Border wall: Trump backs away from national emergency

Border wall: Trump backs away from national emergency

Only in recent days has Trump begun describing the problem as "humanitarian", referring in a tweet Saturday to "a massive Humanitarian Crisis at our Southern Border". Senator Dick Durbin of IL, the No. 2 Democrat in the chamber, said on ABC's "This Week" that "one phone call" from Majority Leader Mitch McConnell could get the ball rolling to reopen the government.

Rep. Mark Meadows, R-N.C., a leader of the conservative House Freedom Caucus who speaks to Trump frequently, said that unless Republicans and Democrats strike an unlikely compromise, "I fully expect him to declare a national emergency".

Mr Trump threatened anew that the shutdown could continue indefinitely as the Democrats, who now control the House, refuse to give him money for the wall.

"Before he pulls the plug on the legislative option, and I think we're nearly there, I would urge him to open up the government for a short period of time, like three weeks, before he pulls the plug, see if we can get a deal", said Graham, a South Carolina Republican. Trump is expected to sign the bill.

Some US media reports suggested the White House was considering diverting some of the $US13.9 billion allocated past year by Congress for disaster relief in such areas as Puerto Rico, Texas and California to pay for the wall.

Secretary of State Mike Pompeo (pahm-PAY'-oh) says American diplomats' morale remains "good" despite the government shutdown that's left many of them working without pay.

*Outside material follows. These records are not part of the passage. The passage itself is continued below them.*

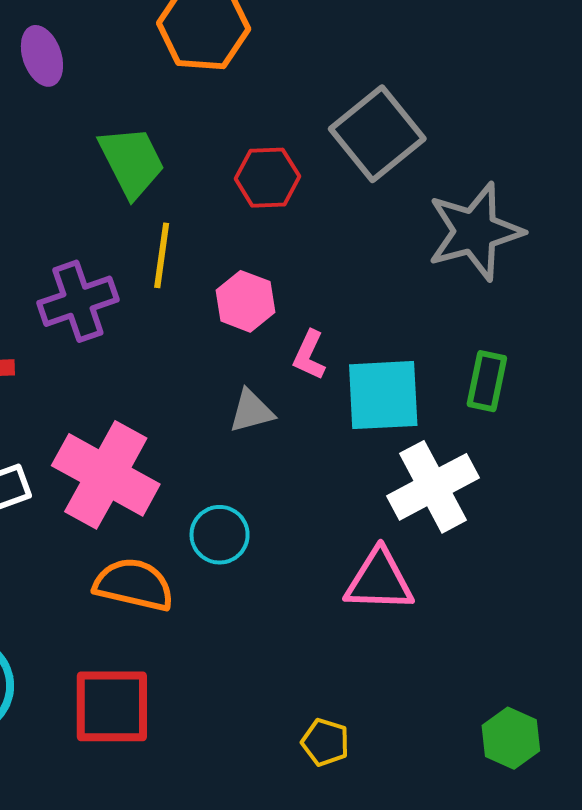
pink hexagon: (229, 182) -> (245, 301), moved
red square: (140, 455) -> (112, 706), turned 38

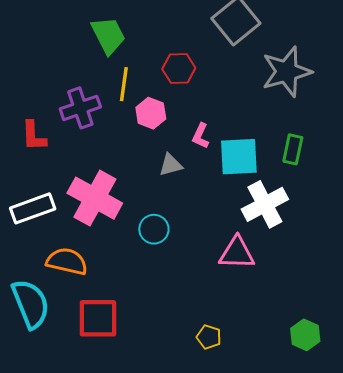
red hexagon: (267, 178) -> (179, 69), moved
pink hexagon: (245, 301) -> (151, 113), moved
orange semicircle: (134, 585) -> (67, 261), moved

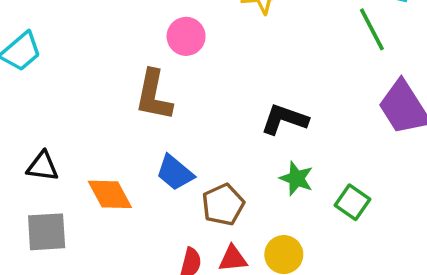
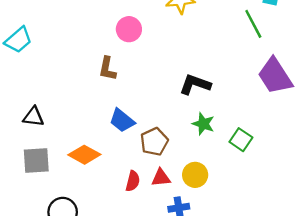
brown L-shape: (154, 95) -> (107, 69), size x0.7
orange diamond: (110, 194) -> (84, 155), moved, turned -32

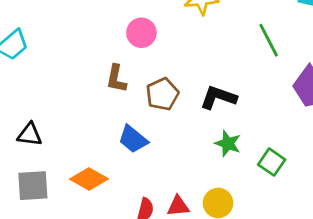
green line: (253, 24) -> (269, 40), moved
brown pentagon: (154, 142) -> (162, 94), moved

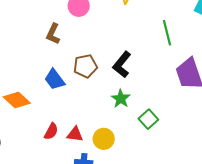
brown pentagon: (162, 94) -> (85, 66), moved
black L-shape: (218, 97) -> (122, 64), turned -84

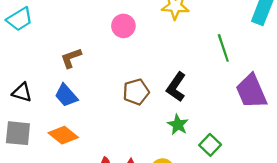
brown L-shape: (53, 34) -> (71, 58), moved, turned 50
blue trapezoid: (55, 79) -> (66, 95), moved

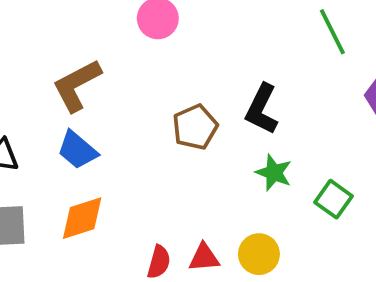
brown L-shape: (71, 58) -> (77, 85), size x1.4
orange diamond: (63, 135) -> (82, 218), turned -48

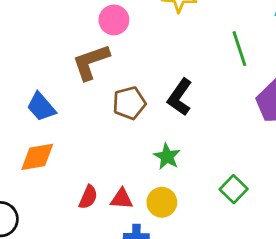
brown L-shape: (77, 85) -> (91, 62), moved
green star: (274, 173) -> (167, 156), moved
green square: (334, 199) -> (234, 189), moved

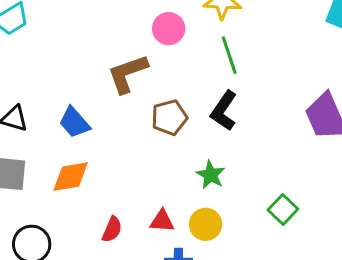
pink circle: (114, 20) -> (169, 29), moved
green line: (239, 49) -> (229, 55), moved
red semicircle: (88, 197) -> (112, 229), moved

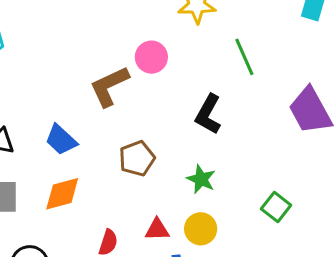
pink circle: (169, 29) -> (151, 57), moved
green line: (229, 55) -> (244, 57), moved
brown pentagon: (169, 117) -> (137, 158), moved

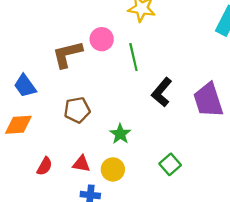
green line: (244, 57) -> (133, 57), moved
black L-shape: (208, 114) -> (162, 92), moved

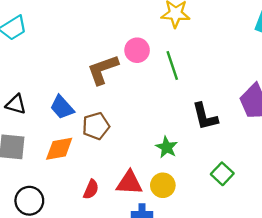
black L-shape: (162, 92) -> (205, 116), moved, turned -48
brown pentagon: (77, 110) -> (96, 126), moved
red triangle: (81, 164) -> (129, 183), size x1.4

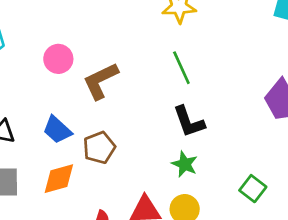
pink circle: (137, 50) -> (58, 59), moved
black L-shape: (205, 116) -> (189, 122), moved

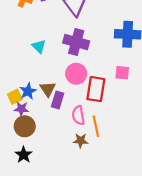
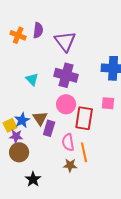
black star: (24, 155) -> (33, 179), moved

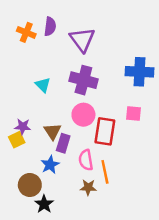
blue star: (22, 120) -> (50, 165), moved
purple star: (16, 136) -> (23, 127), moved
brown circle: (19, 152) -> (30, 185), moved

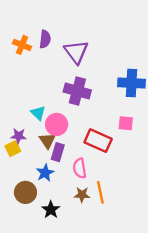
cyan triangle: (43, 85) -> (38, 113), moved
pink circle: (83, 115) -> (57, 124), moved
red rectangle: (105, 131) -> (98, 141), turned -75
orange line: (105, 172) -> (100, 192), moved
black star: (44, 204) -> (51, 210), moved

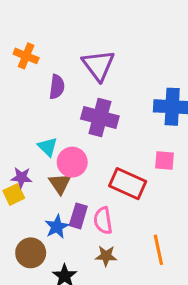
purple semicircle: (45, 39) -> (57, 87), moved
purple rectangle: (58, 152) -> (78, 216), moved
orange line: (100, 192) -> (158, 250), moved

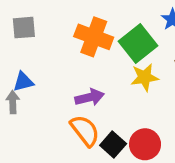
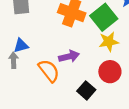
orange semicircle: (85, 131) -> (49, 71), moved
red circle: (145, 144) -> (110, 72), moved

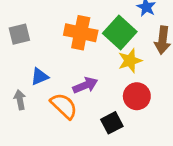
blue triangle: (21, 45) -> (40, 77), moved
black square: (86, 90) -> (112, 123), turned 30

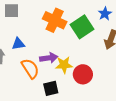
yellow star: (130, 61) -> (64, 65), moved
black square: (112, 123) -> (51, 88), moved

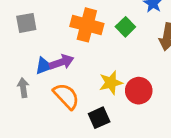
green square: (82, 27) -> (125, 27), size x0.6
purple arrow: (49, 58) -> (62, 62), moved

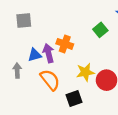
orange cross: (87, 25) -> (65, 44), moved, size x0.7
purple arrow: (62, 62) -> (49, 53), turned -90

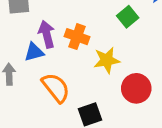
purple arrow: (49, 53) -> (47, 34), moved
yellow star: (85, 72) -> (107, 60), moved

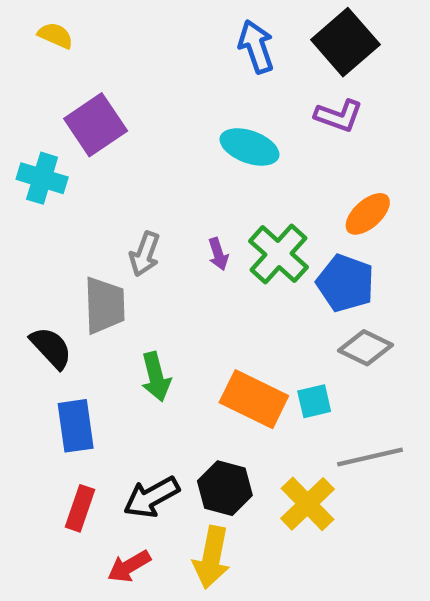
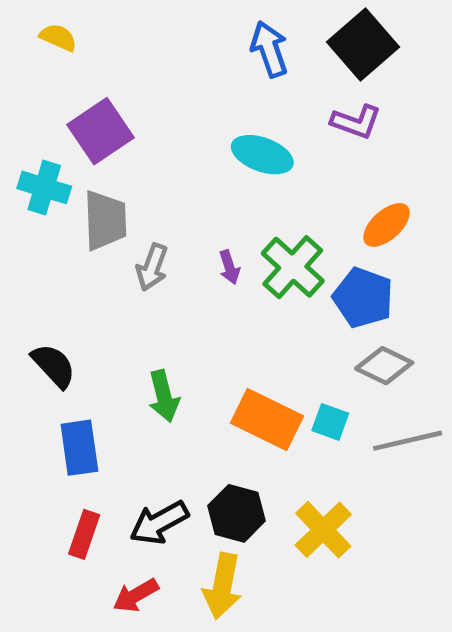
gray trapezoid: (105, 305) -> (105, 220), moved
cyan square: (314, 401) -> (330, 422), turned 33
gray line: (370, 457) -> (408, 441), moved

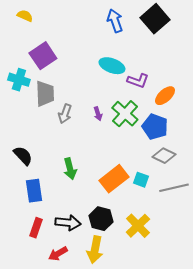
purple L-shape: (356, 122) -> (138, 81), moved
orange rectangle: (267, 420) -> (114, 179), turned -64
black arrow: (159, 523) -> (68, 223), turned -145

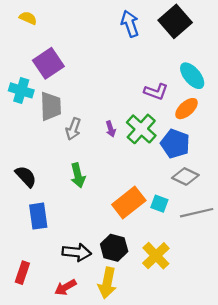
cyan ellipse: (112, 66) -> (192, 76), moved, turned 30
green arrow: (70, 169) -> (78, 175), moved
red rectangle: (36, 228) -> (22, 273), moved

About 800,000 federal workers missed their first paychecks on Friday in the closures that have shuttered about a quarter of USA government operations.

Mr Trump, however, acknowledged that such a move would likely trigger a legal battle ending in the Supreme Court.

"The positive, shall we say, nearly technological wall that can be built is what we should be doing", Pelosi said. The Democrats are everywhere but Washington as people await their pay.

More news: Two Democratic senators call for blocking votes unrelated to shutdown

"They're not going to write us a check", Hannity replied. Ron Johnson of Wisconsin told CNN's Jake Tapper on "State of the Union". "Many of our crimes, much - MS-13 comes through the border, drugs, a big proportion of the drugs from, you know, that we have from this country - in this country come through the border".

Top Republican lawmakers on Sunday warned against Donald Trump declaring a national emergency to secure funds for a border wall, signaling doubts within the president's party as a government shutdown was set to enter a fourth workweek.

He maintained he had a right to declare the emergency, but added: "I'm not going to do it so fast". The president said he is open to using emergency powers but has also said the shutdown could last "months or even years".

On Saturday it reaches its 22nd day, overtaking the previous record - the 21-day shutdown in 1995-96 under then-President Bill Clinton. His tariffs fight with China has brought both sides to the negotiating table.

For now, there is still no end in sight to the current shutdown, which has impacted roughly a quarter of the federal government and hundreds of thousands of federal workers.

Miami International Airport announced it will have to shut one of its terminals this weekend due to a shortage of security staff caused by high sick leave. There is no plan, ' " Trump, 72, tweeted on Saturday, without indicating where he saw the report.

As the shutdown has continued, both the House and Senate have approved legislation that would provide back pay to federal workers once the shutdown ends.

Almost half of all Americans (47 per cent) say there is a serious problem at the border but decline to call it a crisis.